Generation of SIV-Resistant T Cells and Macrophages from Nonhuman Primate Induced Pluripotent Stem Cells with Edited CCR5 Locus
D’Souza et al., Stem Cell Reports. 2022.
https://www.doi.org/10.1016/j.stemcr.2022.03.003
Genetically modified T cells have shown promise as a potential therapy for HIV. A renewable source of T cells from induced pluripotent stem cells (iPSCs) could help to further research progress in this area. The researchers used Mauritian cynomolgus macaques to generate simian immunodeficiency virus (SIV)–resistant T cells and macrophages from iPSCs. These engineered cells demonstrated impaired capacity for differentiation into CD4+CD8+ T cells. T cells and macrophages from the edited iPSCs did not support SIV replication. These findings could be applied to the development of new HIV therapies. Supported by ORIP (R24OD021322, P51OD011106) and NHLBI.

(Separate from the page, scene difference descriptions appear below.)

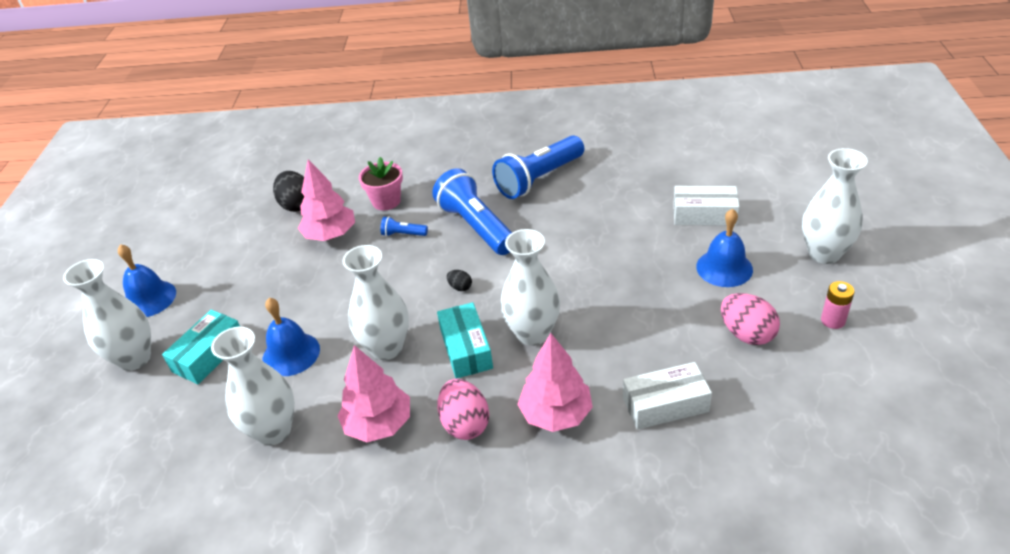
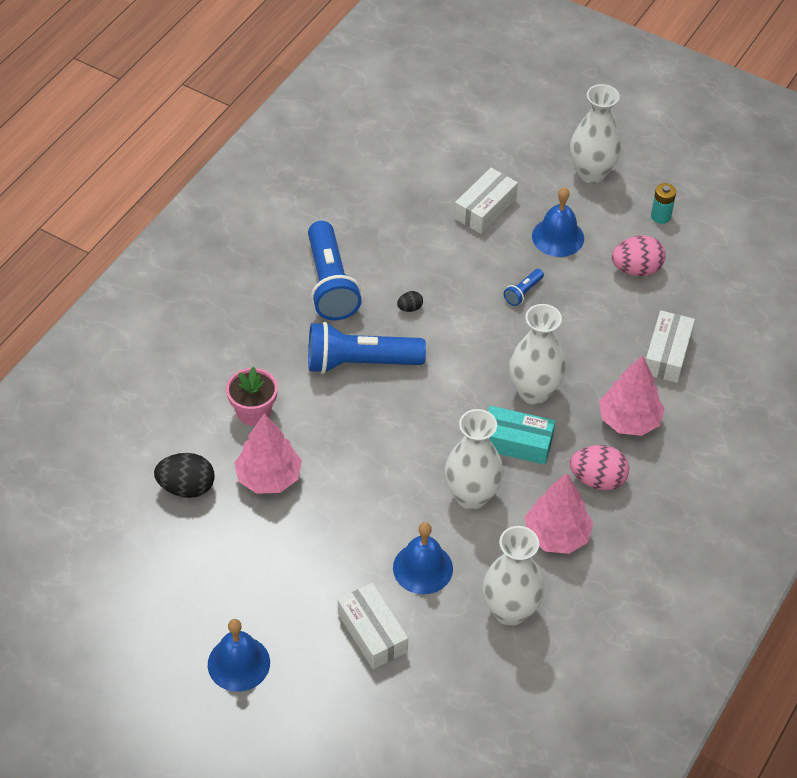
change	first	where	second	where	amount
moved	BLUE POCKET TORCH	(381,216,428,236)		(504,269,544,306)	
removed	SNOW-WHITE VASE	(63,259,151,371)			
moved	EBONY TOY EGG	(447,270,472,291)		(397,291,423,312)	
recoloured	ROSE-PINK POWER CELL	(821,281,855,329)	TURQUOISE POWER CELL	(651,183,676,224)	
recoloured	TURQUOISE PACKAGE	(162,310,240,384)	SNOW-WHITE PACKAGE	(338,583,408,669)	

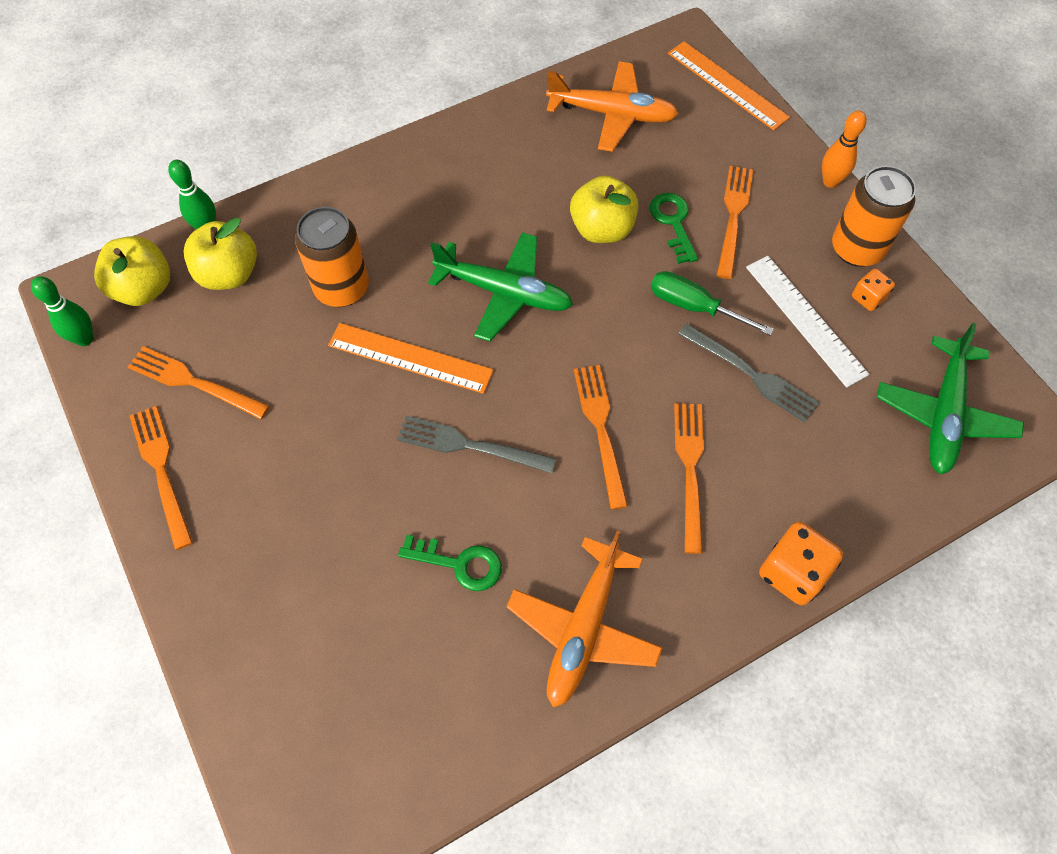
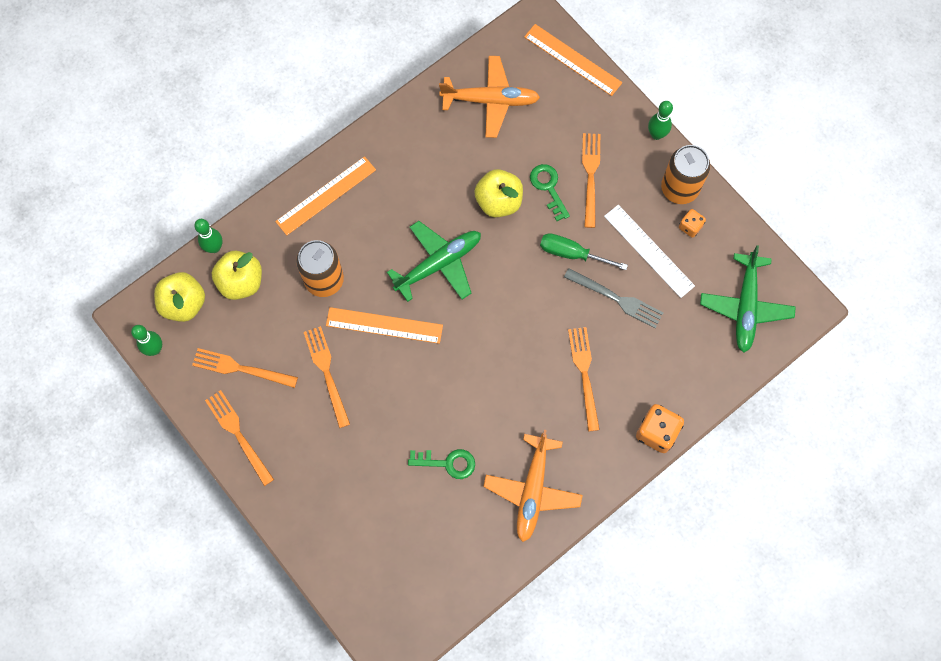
change	first	where	second	where	amount
recoloured	BRIGHT ORANGE SKITTLE	(822,111,867,188)	EMERALD SKITTLE	(648,101,673,140)	
turned	EMERALD TOY PLANE	(428,232,573,342)		(387,221,481,302)	45 degrees counterclockwise
moved	BRIGHT ORANGE TABLE FORK	(574,365,628,509)		(304,326,350,428)	
removed	GRAY TABLE FORK	(397,416,556,474)			
added			BRIGHT ORANGE MEASURING STICK	(275,156,376,235)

Antibody-Peptide Epitope Conjugates for Personalized Cancer Therapy
Zhang et al., Cancer Research. 2022.
https://pubmed.ncbi.nlm.nih.gov/34965933/
Antibody-peptide epitope conjugates (APEC) are a new class of modified antibody-drug conjugates that redirect T cell viral immunity against tumor cells. Investigators developed an experimental pipeline to create patient-specific APECs and identified new preclinical therapies for ovarian carcinoma. Based on functional assessment of viral peptide antigen responses to common viruses like cytomegalovirus in ovarian cancer patients, a library of 192 APECs with distinct protease cleavage sequences was created using the anti-epithelial cell adhesion molecule (EpCAM) antibody. The streamlined and systemic approach includes assessing APEC function in vivo using a new zebrafish xenograft platform that facilitates high-resolution single-cell imaging to assess therapy responses and then validating top candidates using traditional mouse xenograft studies and primary patient samples. This study develops a high-throughput preclinical platform to identify patient-specific antibody-peptide epitope conjugates that target cancer cells and demonstrates the potential of this immunotherapy approach for treating ovarian carcinoma. Supported by ORIP (R24OD016761).